Task brief:
Word for word, give the data again without its pictures.

Listed entries:

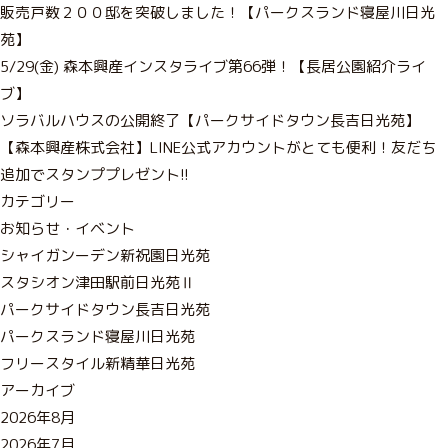
販売戸数２００邸を突破しました！【パークスランド寝屋川日光
苑】
5/29(金) 森本興産インスタライブ第66弾！【長居公園紹介ライ
ブ】
ソラバルハウスの公開終了【パークサイドタウン長吉日光苑】
【森本興産株式会社】LINE公式アカウントがとても便利！友だち
追加でスタンププレゼント!!
カテゴリー
お知らせ・イベント
シャイガンーデン新祝園日光苑
スタシオン津田駅前日光苑Ⅱ
パークサイドタウン長吉日光苑
パークスランド寝屋川日光苑
フリースタイル新精華日光苑
アーカイブ
2026年8月
2026年7月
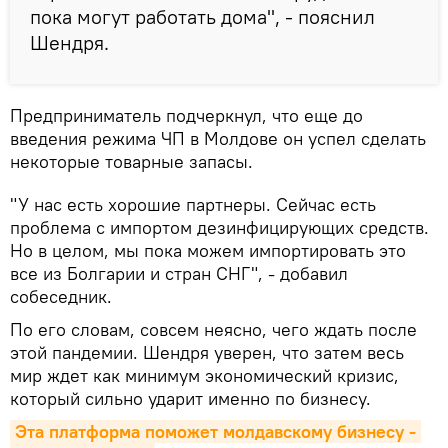
пока могут работать дома", - пояснил
Шендря.
Предприниматель подчеркнул, что еще до
введения режима ЧП в Молдове он успел сделать
некоторые товарные запасы.
"У нас есть хорошие партнеры. Сейчас есть
проблема с импортом дезинфицирующих средств.
Но в целом, мы пока можем импортировать это
все из Болгарии и стран СНГ", - добавил
собеседник.
По его словам, совсем неясно, чего ждать после
этой пандемии. Шендря уверен, что затем весь
мир ждет как минимум экономический кризис,
который сильно ударит именно по бизнесу.
Эта платформа поможет молдавскому бизнесу - 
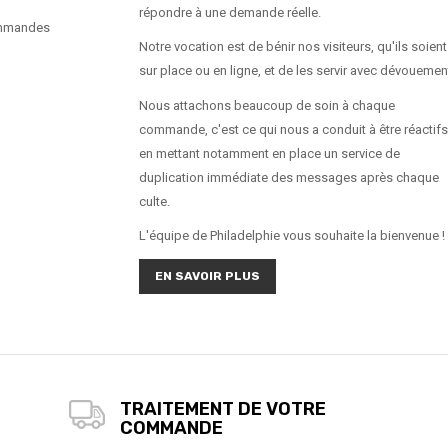
répondre à une demande réelle.
ommandes
Notre vocation est de bénir nos visiteurs, qu'ils soient
sur place ou en ligne, et de les servir avec dévouemen
Nous attachons beaucoup de soin à chaque
commande, c'est ce qui nous a conduit à être réactifs
en mettant notamment en place un service de
duplication immédiate des messages après chaque
culte.
L'équipe de Philadelphie vous souhaite la bienvenue !
EN SAVOIR PLUS
TRAITEMENT DE VOTRE
COMMANDE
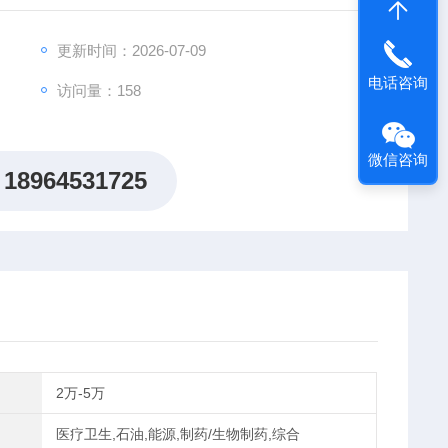
安全带、保险带、皮革皮带、鞋类、胶带、聚合物、弹簧
铸件、钢板、钢带、有色金属、汽
更新时间：2026-07-09
电话咨询
访问量：158
微信咨询
18964531725
2万-5万
医疗卫生,石油,能源,制药/生物制药,综合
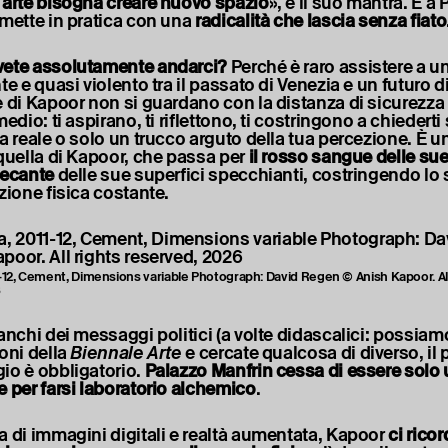
 arte bisogna creare nuovo spazio
», è il suo mantra. E a
 mette in pratica con una
radicalità che lascia senza fiato
vete assolutamente andarci?
Perché è raro assistere a u
te e quasi violento tra il passato di Venezia e un futuro d
e di Kapoor non si guardano con la distanza di sicurezza
medio: ti aspirano, ti riflettono, ti costringono a chiederti
a reale o solo un trucco arguto della tua percezione. È un
 quella di Kapoor, che passa per
il rosso sangue delle sue
cecante
delle sue superfici specchianti, costringendo lo 
zione fisica costante.
-12, Cement, Dimensions variable Photograph: David Regen © Anish Kapoor. All
6
anchi dei messaggi politici (a volte didascalici: possiamo
ioni della
Biennale Arte
e cercate qualcosa di diverso, il
io è obbligatorio.
Palazzo Manfrin cessa di essere solo
e per farsi laboratorio alchemico
.
a di immagini digitali e realtà aumentata, Kapoor
ci ricor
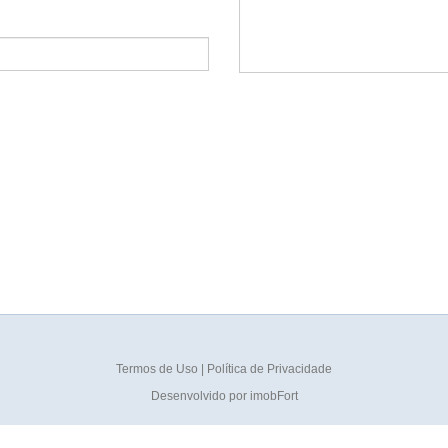
Termos de Uso
|
Política de Privacidade
Desenvolvido por
imobFort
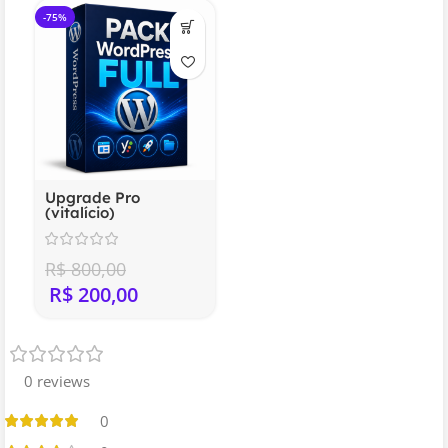
-75%
Upgrade Pro
(vitalício)
R$
800,00
R$
200,00
0 reviews
0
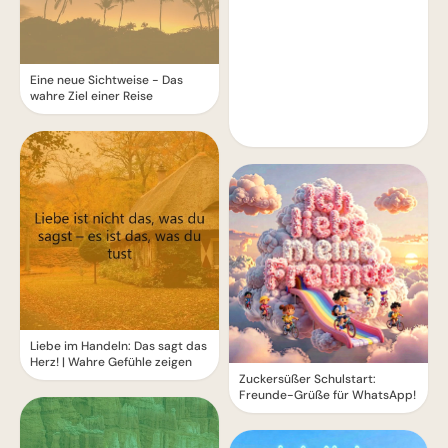
Eine neue Sichtweise - Das
wahre Ziel einer Reise
Liebe im Handeln: Das sagt das
Herz! | Wahre Gefühle zeigen
Zuckersüßer Schulstart:
Freunde-Grüße für WhatsApp!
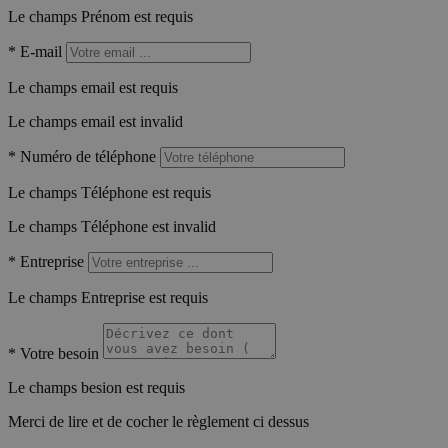
Le champs Prénom est requis
*
E-mail
Le champs email est requis
Le champs email est invalid
*
Numéro de téléphone
Le champs Téléphone est requis
Le champs Téléphone est invalid
*
Entreprise
Le champs Entreprise est requis
*
Votre besoin
Le champs besion est requis
Merci de lire et de cocher le règlement ci dessus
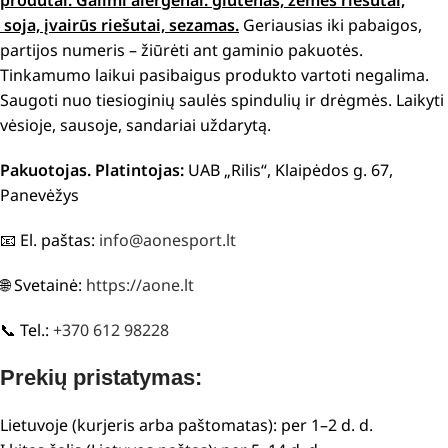
produtai.
Galimi alergenai: g
lutenas, žemės riešutai,
soja, įvairūs riešutai, sezamas.
Geriausias iki pabaigos,
partijos numeris – žiūrėti ant gaminio pakuotės.
Tinkamumo laikui pasibaigus produkto vartoti negalima.
Saugoti nuo tiesioginių saulės spindulių ir drėgmės. Laikyti
vėsioje, sausoje, sandariai uždarytą.
Pakuotojas. Platintojas:
UAB „Rilis“, Klaipėdos g. 67,
Panevėžys
📧 El. paštas:
info@aonesport.lt
🌐 Svetainė:
https://aone.lt
📞 Tel.:
+370 612 98228
Prekių pristatymas:
Lietuvoje (kurjeris arba paštomatas): per 1–2 d. d.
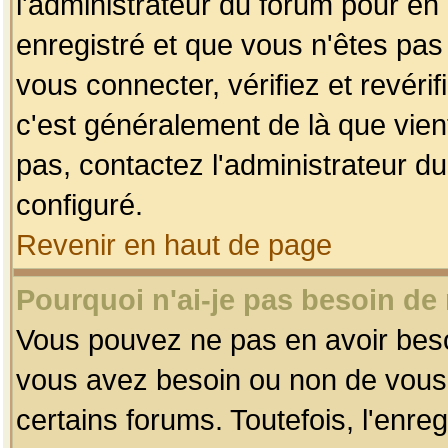
l'administrateur du forum pour en 
enregistré et que vous n'êtes pa
vous connecter, vérifiez et revéri
c'est généralement de là que vient
pas, contactez l'administrateur du
configuré.
Revenir en haut de page
Pourquoi n'ai-je pas besoin de 
Vous pouvez ne pas en avoir besoin
vous avez besoin ou non de vous
certains forums. Toutefois, l'enr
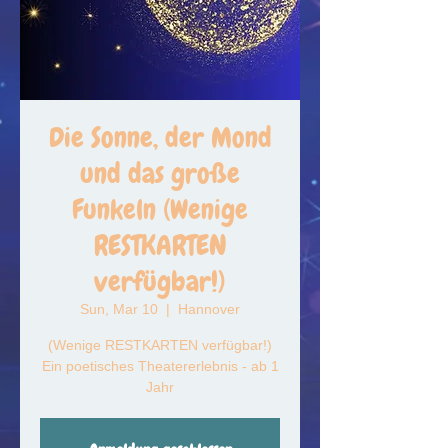
Die Sonne, der Mond
und das große
Funkeln (Wenige
RESTKARTEN
verfügbar!)
Sun, Mar 10
  |  
Hannover
(Wenige RESTKARTEN verfügbar!)
Ein poetisches Theatererlebnis - ab 1
Jahr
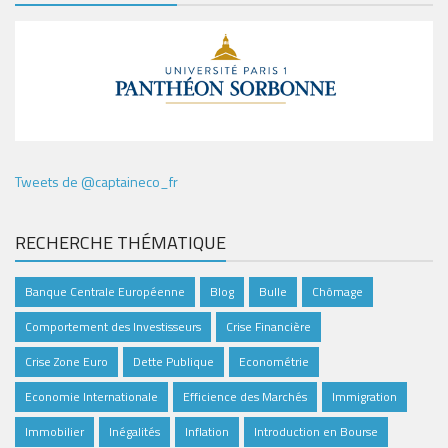
Tweets de @captaineco_fr
RECHERCHE THÉMATIQUE
Banque Centrale Européenne
Blog
Bulle
Chômage
Comportement des Investisseurs
Crise Financière
Crise Zone Euro
Dette Publique
Econométrie
Economie Internationale
Efficience des Marchés
Immigration
Immobilier
Inégalités
Inflation
Introduction en Bourse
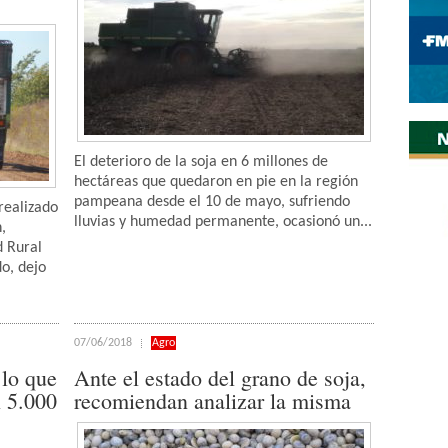
El deterioro de la soja en 6 millones de
hectáreas que quedaron en pie en la región
pampeana desde el 10 de mayo, sufriendo
realizado
lluvias y humedad permanente, ocasionó un...
,
d Rural
do, dejo
07/06/2018
Agro
 lo que
Ante el estado del grano de soja,
n 5.000
recomiendan analizar la misma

Exercise result:
販売戸数２００邸を突破しました！【パークスランド寝屋川日光
苑】
5/29(金) 森本興産インスタライブ第66弾！【長居公園紹介ライ
ブ】
ソラバルハウスの公開終了【パークサイドタウン長吉日光苑】
【森本興産株式会社】LINE公式アカウントがとても便利！友だち
追加でスタンププレゼント!!
カテゴリー
お知らせ・イベント
シャイガンーデン新祝園日光苑
スタシオン津田駅前日光苑Ⅱ
パークサイドタウン長吉日光苑
パークスランド寝屋川日光苑
フリースタイル新精華日光苑
アーカイブ
2026年8月
2026年7月
пока могут работать дома", - пояснил
Шендря.
Предприниматель подчеркнул, что еще до
введения режима ЧП в Молдове он успел сделать
некоторые товарные запасы.
"У нас есть хорошие партнеры. Сейчас есть
проблема с импортом дезинфицирующих средств.
Но в целом, мы пока можем импортировать это
все из Болгарии и стран СНГ", - добавил
собеседник.
По его словам, совсем неясно, чего ждать после
этой пандемии. Шендря уверен, что затем весь
мир ждет как минимум экономический кризис,
который сильно ударит именно по бизнесу.
Эта платформа поможет молдавскому бизнесу - 
répondre à une demande réelle.
ommandes
Notre vocation est de bénir nos visiteurs, qu'ils soient
sur place ou en ligne, et de les servir avec dévouemen
Nous attachons beaucoup de soin à chaque
commande, c'est ce qui nous a conduit à être réactifs
en mettant notamment en place un service de
duplication immédiate des messages après chaque
culte.
L'équipe de Philadelphie vous souhaite la bienvenue !
EN SAVOIR PLUS
TRAITEMENT DE VOTRE
COMMANDE
安全带、保险带、皮革皮带、鞋类、胶带、聚合物、弹簧
铸件、钢板、钢带、有色金属、汽
更新时间：2026-07-09
电话咨询
访问量：158
微信咨询
18964531725
2万-5万
医疗卫生,石油,能源,制药/生物制药,综合
 arte bisogna creare nuovo spazio
», è il suo mantra. E a
 mette in pratica con una
radicalità che lascia senza fiato
vete assolutamente andarci?
Perché è raro assistere a u
te e quasi violento tra il passato di Venezia e un futuro d
e di Kapoor non si guardano con la distanza di sicurezza
medio: ti aspirano, ti riflettono, ti costringono a chiederti
a reale o solo un trucco arguto della tua percezione. È un
 quella di Kapoor, che passa per
il rosso sangue delle sue
cecante
delle sue superfici specchianti, costringendo lo 
zione fisica costante.
-12, Cement, Dimensions variable Photograph: David Regen © Anish Kapoor. All
6
anchi dei messaggi politici (a volte didascalici: possiamo
ioni della
Biennale Arte
e cercate qualcosa di diverso, il
io è obbligatorio.
Palazzo Manfrin cessa di essere solo
e per farsi laboratorio alchemico
.
a di immagini digitali e realtà aumentata, Kapoor
ci ricor
Termos de Uso
|
Política de Privacidade
Desenvolvido por
imobFort
-75%
Upgrade Pro
(vitalício)
R$
800,00
R$
200,00
0 reviews
0
Eine neue Sichtweise - Das
wahre Ziel einer Reise
Liebe im Handeln: Das sagt das
Herz! | Wahre Gefühle zeigen
Zuckersüßer Schulstart:
Freunde-Grüße für WhatsApp!
Le champs Prénom est requis
*
E-mail
Le champs email est requis
Le champs email est invalid
*
Numéro de téléphone
Le champs Téléphone est requis
Le champs Téléphone est invalid
*
Entreprise
Le champs Entreprise est requis
*
Votre besoin
Le champs besion est requis
Merci de lire et de cocher le règlement ci dessus
produtai.
Galimi alergenai: g
lutenas, žemės riešutai,
soja, įvairūs riešutai, sezamas.
Geriausias iki pabaigos,
partijos numeris – žiūrėti ant gaminio pakuotės.
Tinkamumo laikui pasibaigus produkto vartoti negalima.
Saugoti nuo tiesioginių saulės spindulių ir drėgmės. Laikyti
vėsioje, sausoje, sandariai uždarytą.
Pakuotojas. Platintojas:
UAB „Rilis“, Klaipėdos g. 67,
Panevėžys
📧 El. paštas:
info@aonesport.lt
🌐 Svetainė:
https://aone.lt
📞 Tel.:
+370 612 98228
Prekių pristatymas:
Lietuvoje (kurjeris arba paštomatas): per 1–2 d. d.
l'administrateur du forum pour en 
enregistré et que vous n'êtes pa
vous connecter, vérifiez et revéri
c'est généralement de là que vient
pas, contactez l'administrateur du
configuré.
Revenir en haut de page
Pourquoi n'ai-je pas besoin de 
Vous pouvez ne pas en avoir besoin
vous avez besoin ou non de vous
certains forums. Toutefois, l'enr
Die Sonne, der Mond
und das große
Funkeln (Wenige
RESTKARTEN
verfügbar!)
Sun, Mar 10
  |  
Hannover
(Wenige RESTKARTEN verfügbar!)
Ein poetisches Theatererlebnis - ab 1
Jahr
Tweets de @captaineco_fr
RECHERCHE THÉMATIQUE
Banque Centrale Européenne
Blog
Bulle
Chômage
Comportement des Investisseurs
Crise Financière
Crise Zone Euro
Dette Publique
Econométrie
Economie Internationale
Efficience des Marchés
Immigration
Immobilier
Inégalités
Inflation
Introduction en Bourse
El deterioro de la soja en 6 millones de
hectáreas que quedaron en pie en la región
pampeana desde el 10 de mayo, sufriendo
realizado
lluvias y humedad permanente, ocasionó un...
,
d Rural
do, dejo
07/06/2018
Agro
 lo que
Ante el estado del grano de soja,
n 5.000
recomiendan analizar la misma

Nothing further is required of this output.